• Problem to solve
Please repeat the listing below exactly, but do not include its pictures.

== Information shown

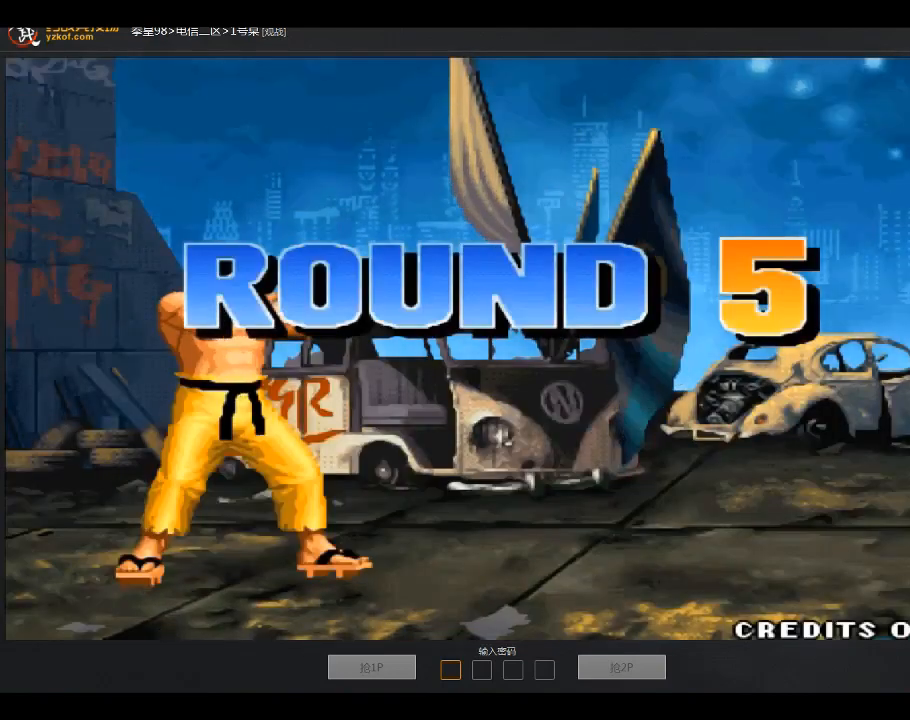
{"buttons": [], "left_stick": "center", "events": []}
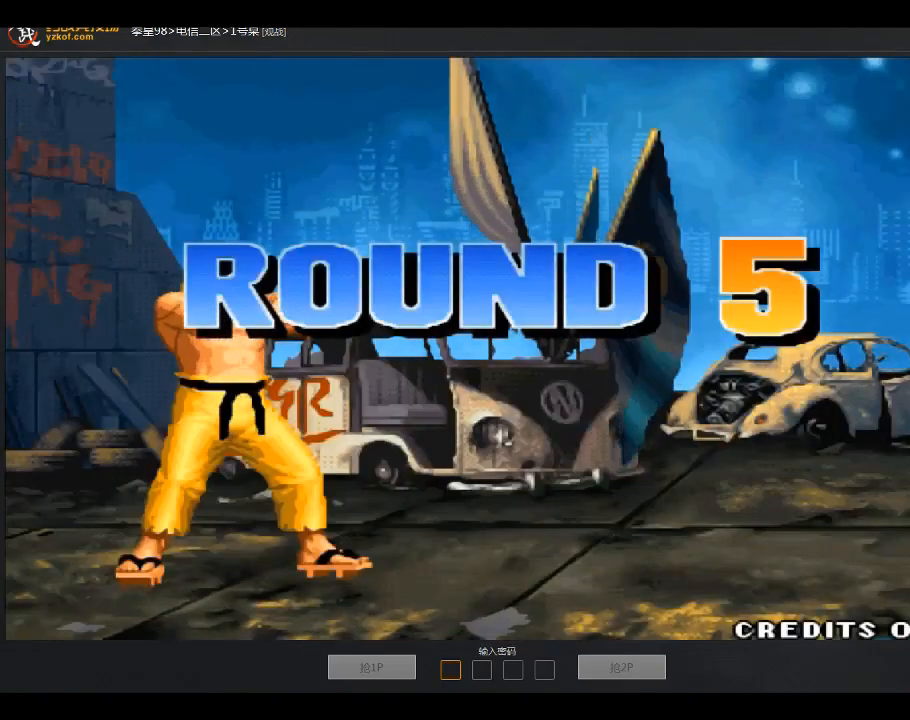
{"buttons": [], "left_stick": "center", "events": []}
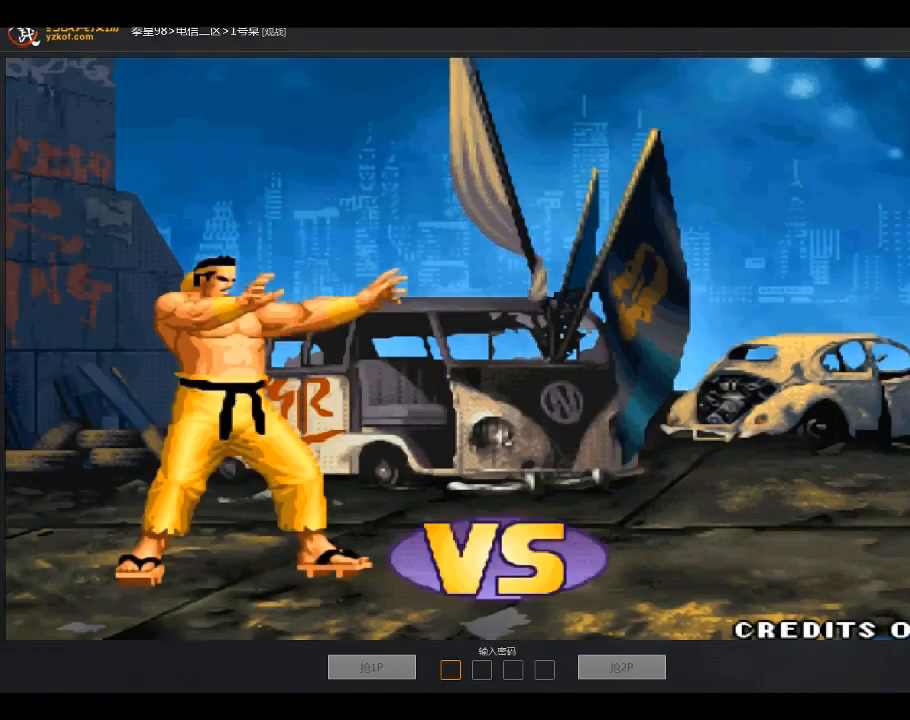
{"buttons": [], "left_stick": "center", "events": []}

====

• Task answer
{"buttons": [], "left_stick": "center", "events": []}
{"buttons": [], "left_stick": "center", "events": []}
{"buttons": [], "left_stick": "center", "events": []}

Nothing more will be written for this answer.